Christensen turns on the lights when there's not enough sun to light his turkey barns. He describes the bulbs as giving off a dull white light. But turkeys see different wavelengths of light than humans do. These bulbs seem more natural to them than standard indoor lighting. And if they help the birds add just a half pound each they add to Christensen's bottom line.

"If you can credit that to lighting, it's a pretty good payback," Christensen said. "If I was to build another barn, I would put these in right away."

The energy-efficient bulbs also reduce Christensen's electric bill and last longer than the lights he had before.

Once CEO Zdenko Grajcar says the company can tune lighting for a variety of animals, ranging from foul to fish.

CEO Zdenko Grajcar of Once Innovations
CEO Zdenko Grajcar of Once Innovations at the company headquarters in Plymouth, Minn.
Judy Griesedieck for MPR News

"We research how that animal sees," he says, "and what individual colors are stimulating in the animals. And we create a light source mimicking that."

The bulbs also can be adjusted to mimic sunrises and sunsets or even seasons, making it seem like summer year-round if a farmer wishes.

Grajcar studied nuclear physics and astronomy in his native Slovakia.

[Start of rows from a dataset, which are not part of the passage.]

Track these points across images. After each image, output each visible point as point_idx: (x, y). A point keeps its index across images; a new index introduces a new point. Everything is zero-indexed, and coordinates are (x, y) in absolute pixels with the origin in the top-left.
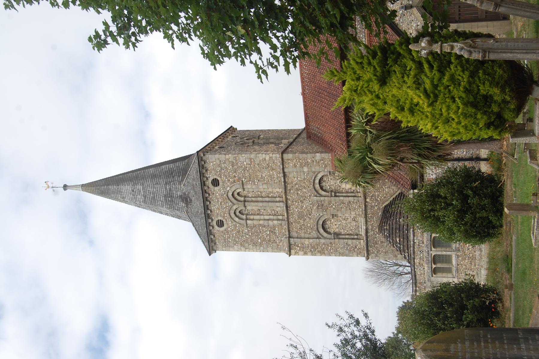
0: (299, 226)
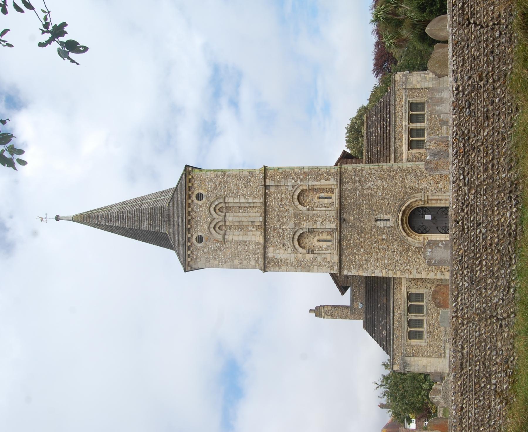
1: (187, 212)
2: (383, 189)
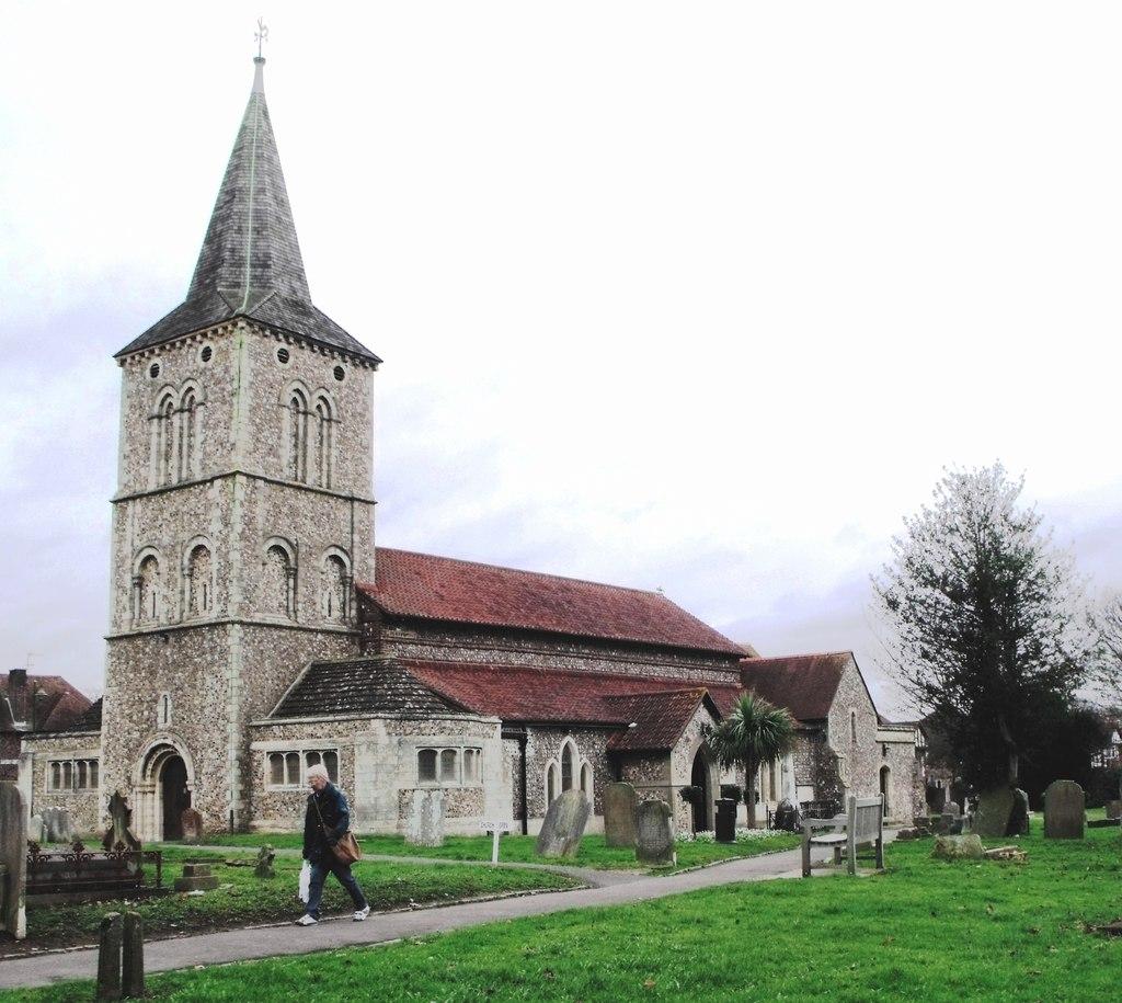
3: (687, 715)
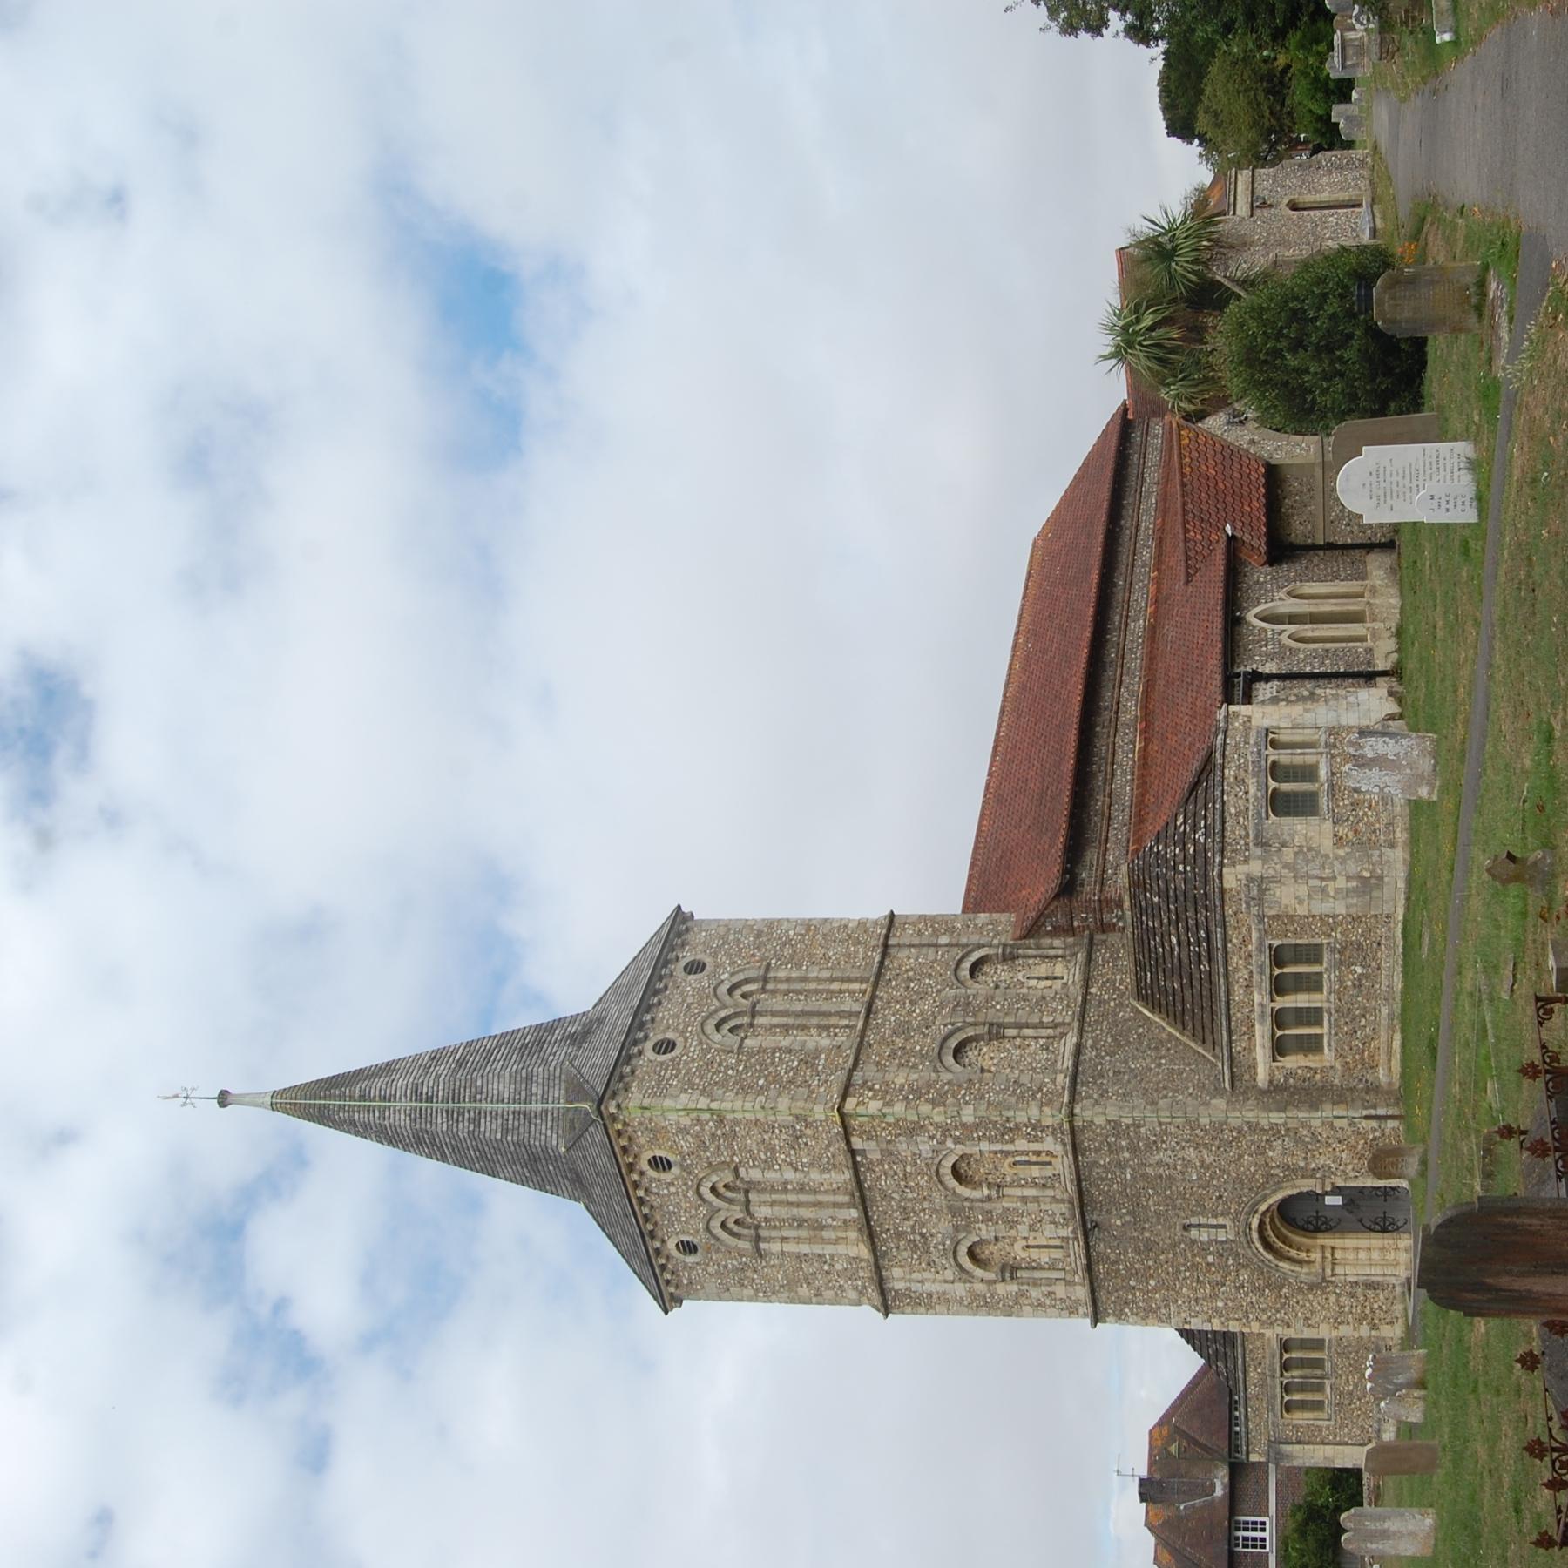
0: (889, 1050)
1: (634, 1201)
2: (1201, 1167)
3: (1210, 437)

His company has some 160 patents issued or pending. Once's bulbs cost up to $45 each. The company won't disclose its sales but counts about 800 customers, including the poultry giant, Perdue. Grajcar estimates the worldwide market for animal lighting is billions of dollars a year.

And he says the technology can be powerful. Grajcar says it can even manipulate the sex of an embryo in an incubating egg.

"We can decide that we will have all of the animals female or all of the animals male, by light," he said.

Grajcar says that application is still in its early stages., but university researchers aren't disputing the underlying science.

"When the birds are young there's more red spectrum so they're a little more stimulated," said Susan Watkins, a professor at the University of Arkansas' Center of Excellence for Poultry Science. "Then they can dim it down to a more blue spectrum. Some of the literature out there supports that the blue spectrum tends to allow the birds to grow more efficiently, help them to be more calm."

Skeptics should keep in mind that birds and other animals don't see things the way humans do, says Texas A&M University poultry specialist Gregory Archer.

"Think of an incandescent light bulb, you see yellow. A chicken sees that basically as a red light bulb. We see it as yellow. They see it as red."

And if they're seeing red, it can affect their behavior — and a farmer may be clueless that the bulbs in a barn could well be affecting the bottom line. But Archer says light is increasingly recognized as an important factor in raising livestock.

"With the new technologies out there, it's kind of becoming evident that you can actually improve things a lot more than you used to be able to," he said.